WHAT THE TASK ASKS. The data below needs to be returned exactly, line for line.

Raw records.
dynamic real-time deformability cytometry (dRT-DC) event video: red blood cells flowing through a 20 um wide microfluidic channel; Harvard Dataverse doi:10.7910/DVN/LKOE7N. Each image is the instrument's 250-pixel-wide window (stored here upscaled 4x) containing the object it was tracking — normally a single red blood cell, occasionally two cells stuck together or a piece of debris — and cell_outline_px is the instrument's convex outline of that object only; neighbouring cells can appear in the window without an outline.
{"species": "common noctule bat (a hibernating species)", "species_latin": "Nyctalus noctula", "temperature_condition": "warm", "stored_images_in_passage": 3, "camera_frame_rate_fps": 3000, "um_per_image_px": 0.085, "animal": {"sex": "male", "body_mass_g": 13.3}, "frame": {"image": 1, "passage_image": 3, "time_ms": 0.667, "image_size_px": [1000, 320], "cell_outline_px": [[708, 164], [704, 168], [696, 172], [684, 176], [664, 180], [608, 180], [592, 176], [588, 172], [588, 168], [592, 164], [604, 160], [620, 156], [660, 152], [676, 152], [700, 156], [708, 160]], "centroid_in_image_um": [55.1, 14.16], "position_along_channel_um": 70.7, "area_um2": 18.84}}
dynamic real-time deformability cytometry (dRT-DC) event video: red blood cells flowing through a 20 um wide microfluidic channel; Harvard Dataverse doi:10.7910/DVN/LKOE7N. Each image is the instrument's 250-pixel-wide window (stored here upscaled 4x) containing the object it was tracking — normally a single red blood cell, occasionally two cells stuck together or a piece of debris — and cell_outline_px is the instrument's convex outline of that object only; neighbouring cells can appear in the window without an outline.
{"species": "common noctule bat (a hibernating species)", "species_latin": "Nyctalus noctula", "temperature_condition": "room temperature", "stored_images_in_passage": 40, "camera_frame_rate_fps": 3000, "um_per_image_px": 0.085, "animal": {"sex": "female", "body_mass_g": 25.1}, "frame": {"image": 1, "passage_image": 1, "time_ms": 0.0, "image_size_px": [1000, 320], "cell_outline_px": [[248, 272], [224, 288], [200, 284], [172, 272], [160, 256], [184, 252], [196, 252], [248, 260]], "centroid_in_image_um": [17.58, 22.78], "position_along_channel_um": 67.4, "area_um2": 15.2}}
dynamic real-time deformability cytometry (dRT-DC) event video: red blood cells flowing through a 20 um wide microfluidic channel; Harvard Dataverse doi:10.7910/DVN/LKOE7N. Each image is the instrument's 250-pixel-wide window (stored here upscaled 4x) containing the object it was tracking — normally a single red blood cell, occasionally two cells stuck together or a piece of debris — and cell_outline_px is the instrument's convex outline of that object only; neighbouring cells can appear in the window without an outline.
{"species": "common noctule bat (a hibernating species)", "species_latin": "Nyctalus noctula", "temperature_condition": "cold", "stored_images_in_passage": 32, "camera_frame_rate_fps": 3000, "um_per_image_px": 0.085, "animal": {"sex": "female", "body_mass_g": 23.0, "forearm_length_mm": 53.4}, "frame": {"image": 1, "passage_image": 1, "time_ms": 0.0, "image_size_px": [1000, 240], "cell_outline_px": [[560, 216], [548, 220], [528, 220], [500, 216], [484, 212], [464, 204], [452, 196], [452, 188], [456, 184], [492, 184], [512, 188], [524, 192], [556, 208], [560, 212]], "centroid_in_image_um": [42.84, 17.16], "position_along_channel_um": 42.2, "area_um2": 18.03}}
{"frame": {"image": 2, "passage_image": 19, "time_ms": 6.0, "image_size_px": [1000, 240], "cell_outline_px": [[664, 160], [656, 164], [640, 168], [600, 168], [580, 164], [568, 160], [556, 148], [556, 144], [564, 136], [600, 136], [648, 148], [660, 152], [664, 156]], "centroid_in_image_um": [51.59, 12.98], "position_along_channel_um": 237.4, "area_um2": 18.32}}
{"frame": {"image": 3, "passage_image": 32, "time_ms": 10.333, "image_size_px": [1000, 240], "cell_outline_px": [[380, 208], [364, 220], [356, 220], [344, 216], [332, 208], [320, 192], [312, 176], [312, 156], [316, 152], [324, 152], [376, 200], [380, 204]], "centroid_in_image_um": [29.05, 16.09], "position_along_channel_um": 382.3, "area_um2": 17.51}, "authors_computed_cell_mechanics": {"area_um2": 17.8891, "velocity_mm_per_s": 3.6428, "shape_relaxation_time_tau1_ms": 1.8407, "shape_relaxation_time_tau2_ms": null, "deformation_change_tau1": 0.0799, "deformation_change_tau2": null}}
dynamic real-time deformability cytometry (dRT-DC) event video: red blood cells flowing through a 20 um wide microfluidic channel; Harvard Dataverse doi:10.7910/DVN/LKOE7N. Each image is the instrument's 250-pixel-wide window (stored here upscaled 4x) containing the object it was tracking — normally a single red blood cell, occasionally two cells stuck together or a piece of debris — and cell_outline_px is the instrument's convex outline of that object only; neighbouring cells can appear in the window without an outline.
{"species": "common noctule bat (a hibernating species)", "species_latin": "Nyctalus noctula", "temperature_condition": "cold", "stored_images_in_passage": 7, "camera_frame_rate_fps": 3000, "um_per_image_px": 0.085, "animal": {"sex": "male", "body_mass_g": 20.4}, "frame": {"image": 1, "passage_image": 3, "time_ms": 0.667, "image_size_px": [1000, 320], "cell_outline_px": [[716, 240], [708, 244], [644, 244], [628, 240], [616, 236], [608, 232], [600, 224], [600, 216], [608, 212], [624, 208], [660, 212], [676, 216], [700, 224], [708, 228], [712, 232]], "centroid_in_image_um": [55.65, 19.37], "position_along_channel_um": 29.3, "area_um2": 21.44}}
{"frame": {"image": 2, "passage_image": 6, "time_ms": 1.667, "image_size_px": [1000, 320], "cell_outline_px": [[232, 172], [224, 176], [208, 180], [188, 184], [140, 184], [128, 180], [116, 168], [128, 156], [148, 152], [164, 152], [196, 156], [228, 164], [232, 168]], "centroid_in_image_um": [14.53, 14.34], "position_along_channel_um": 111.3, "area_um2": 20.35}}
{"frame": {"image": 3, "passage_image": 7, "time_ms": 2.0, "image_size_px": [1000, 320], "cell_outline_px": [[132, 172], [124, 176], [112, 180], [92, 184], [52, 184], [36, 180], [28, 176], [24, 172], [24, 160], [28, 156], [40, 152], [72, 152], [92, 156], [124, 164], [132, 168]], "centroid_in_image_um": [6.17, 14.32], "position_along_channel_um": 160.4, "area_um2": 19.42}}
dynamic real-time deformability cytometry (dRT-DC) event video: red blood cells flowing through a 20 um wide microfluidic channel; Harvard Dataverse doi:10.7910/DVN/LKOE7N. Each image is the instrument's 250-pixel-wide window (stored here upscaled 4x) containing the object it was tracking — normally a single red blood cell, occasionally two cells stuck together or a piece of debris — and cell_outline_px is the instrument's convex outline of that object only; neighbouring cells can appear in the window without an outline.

ANSWER TO THIS TASK.
dynamic real-time deformability cytometry (dRT-DC) event video: red blood cells flowing through a 20 um wide microfluidic channel; Harvard Dataverse doi:10.7910/DVN/LKOE7N. Each image is the instrument's 250-pixel-wide window (stored here upscaled 4x) containing the object it was tracking — normally a single red blood cell, occasionally two cells stuck together or a piece of debris — and cell_outline_px is the instrument's convex outline of that object only; neighbouring cells can appear in the window without an outline.
{"species": "common noctule bat (a hibernating species)", "species_latin": "Nyctalus noctula", "temperature_condition": "warm", "stored_images_in_passage": 3, "camera_frame_rate_fps": 3000, "um_per_image_px": 0.085, "animal": {"sex": "male", "body_mass_g": 13.3}, "frame": {"image": 1, "passage_image": 3, "time_ms": 0.667, "image_size_px": [1000, 320], "cell_outline_px": [[708, 164], [704, 168], [696, 172], [684, 176], [664, 180], [608, 180], [592, 176], [588, 172], [588, 168], [592, 164], [604, 160], [620, 156], [660, 152], [676, 152], [700, 156], [708, 160]], "centroid_in_image_um": [55.1, 14.16], "position_along_channel_um": 70.7, "area_um2": 18.84}}
dynamic real-time deformability cytometry (dRT-DC) event video: red blood cells flowing through a 20 um wide microfluidic channel; Harvard Dataverse doi:10.7910/DVN/LKOE7N. Each image is the instrument's 250-pixel-wide window (stored here upscaled 4x) containing the object it was tracking — normally a single red blood cell, occasionally two cells stuck together or a piece of debris — and cell_outline_px is the instrument's convex outline of that object only; neighbouring cells can appear in the window without an outline.
{"species": "common noctule bat (a hibernating species)", "species_latin": "Nyctalus noctula", "temperature_condition": "room temperature", "stored_images_in_passage": 40, "camera_frame_rate_fps": 3000, "um_per_image_px": 0.085, "animal": {"sex": "female", "body_mass_g": 25.1}, "frame": {"image": 1, "passage_image": 1, "time_ms": 0.0, "image_size_px": [1000, 320], "cell_outline_px": [[248, 272], [224, 288], [200, 284], [172, 272], [160, 256], [184, 252], [196, 252], [248, 260]], "centroid_in_image_um": [17.58, 22.78], "position_along_channel_um": 67.4, "area_um2": 15.2}}
dynamic real-time deformability cytometry (dRT-DC) event video: red blood cells flowing through a 20 um wide microfluidic channel; Harvard Dataverse doi:10.7910/DVN/LKOE7N. Each image is the instrument's 250-pixel-wide window (stored here upscaled 4x) containing the object it was tracking — normally a single red blood cell, occasionally two cells stuck together or a piece of debris — and cell_outline_px is the instrument's convex outline of that object only; neighbouring cells can appear in the window without an outline.
{"species": "common noctule bat (a hibernating species)", "species_latin": "Nyctalus noctula", "temperature_condition": "cold", "stored_images_in_passage": 32, "camera_frame_rate_fps": 3000, "um_per_image_px": 0.085, "animal": {"sex": "female", "body_mass_g": 23.0, "forearm_length_mm": 53.4}, "frame": {"image": 1, "passage_image": 1, "time_ms": 0.0, "image_size_px": [1000, 240], "cell_outline_px": [[560, 216], [548, 220], [528, 220], [500, 216], [484, 212], [464, 204], [452, 196], [452, 188], [456, 184], [492, 184], [512, 188], [524, 192], [556, 208], [560, 212]], "centroid_in_image_um": [42.84, 17.16], "position_along_channel_um": 42.2, "area_um2": 18.03}}
{"frame": {"image": 2, "passage_image": 19, "time_ms": 6.0, "image_size_px": [1000, 240], "cell_outline_px": [[664, 160], [656, 164], [640, 168], [600, 168], [580, 164], [568, 160], [556, 148], [556, 144], [564, 136], [600, 136], [648, 148], [660, 152], [664, 156]], "centroid_in_image_um": [51.59, 12.98], "position_along_channel_um": 237.4, "area_um2": 18.32}}
{"frame": {"image": 3, "passage_image": 32, "time_ms": 10.333, "image_size_px": [1000, 240], "cell_outline_px": [[380, 208], [364, 220], [356, 220], [344, 216], [332, 208], [320, 192], [312, 176], [312, 156], [316, 152], [324, 152], [376, 200], [380, 204]], "centroid_in_image_um": [29.05, 16.09], "position_along_channel_um": 382.3, "area_um2": 17.51}, "authors_computed_cell_mechanics": {"area_um2": 17.8891, "velocity_mm_per_s": 3.6428, "shape_relaxation_time_tau1_ms": 1.8407, "shape_relaxation_time_tau2_ms": null, "deformation_change_tau1": 0.0799, "deformation_change_tau2": null}}
dynamic real-time deformability cytometry (dRT-DC) event video: red blood cells flowing through a 20 um wide microfluidic channel; Harvard Dataverse doi:10.7910/DVN/LKOE7N. Each image is the instrument's 250-pixel-wide window (stored here upscaled 4x) containing the object it was tracking — normally a single red blood cell, occasionally two cells stuck together or a piece of debris — and cell_outline_px is the instrument's convex outline of that object only; neighbouring cells can appear in the window without an outline.
{"species": "common noctule bat (a hibernating species)", "species_latin": "Nyctalus noctula", "temperature_condition": "cold", "stored_images_in_passage": 7, "camera_frame_rate_fps": 3000, "um_per_image_px": 0.085, "animal": {"sex": "male", "body_mass_g": 20.4}, "frame": {"image": 1, "passage_image": 3, "time_ms": 0.667, "image_size_px": [1000, 320], "cell_outline_px": [[716, 240], [708, 244], [644, 244], [628, 240], [616, 236], [608, 232], [600, 224], [600, 216], [608, 212], [624, 208], [660, 212], [676, 216], [700, 224], [708, 228], [712, 232]], "centroid_in_image_um": [55.65, 19.37], "position_along_channel_um": 29.3, "area_um2": 21.44}}
{"frame": {"image": 2, "passage_image": 6, "time_ms": 1.667, "image_size_px": [1000, 320], "cell_outline_px": [[232, 172], [224, 176], [208, 180], [188, 184], [140, 184], [128, 180], [116, 168], [128, 156], [148, 152], [164, 152], [196, 156], [228, 164], [232, 168]], "centroid_in_image_um": [14.53, 14.34], "position_along_channel_um": 111.3, "area_um2": 20.35}}
{"frame": {"image": 3, "passage_image": 7, "time_ms": 2.0, "image_size_px": [1000, 320], "cell_outline_px": [[132, 172], [124, 176], [112, 180], [92, 184], [52, 184], [36, 180], [28, 176], [24, 172], [24, 160], [28, 156], [40, 152], [72, 152], [92, 156], [124, 164], [132, 168]], "centroid_in_image_um": [6.17, 14.32], "position_along_channel_um": 160.4, "area_um2": 19.42}}
dynamic real-time deformability cytometry (dRT-DC) event video: red blood cells flowing through a 20 um wide microfluidic channel; Harvard Dataverse doi:10.7910/DVN/LKOE7N. Each image is the instrument's 250-pixel-wide window (stored here upscaled 4x) containing the object it was tracking — normally a single red blood cell, occasionally two cells stuck together or a piece of debris — and cell_outline_px is the instrument's convex outline of that object only; neighbouring cells can appear in the window without an outline.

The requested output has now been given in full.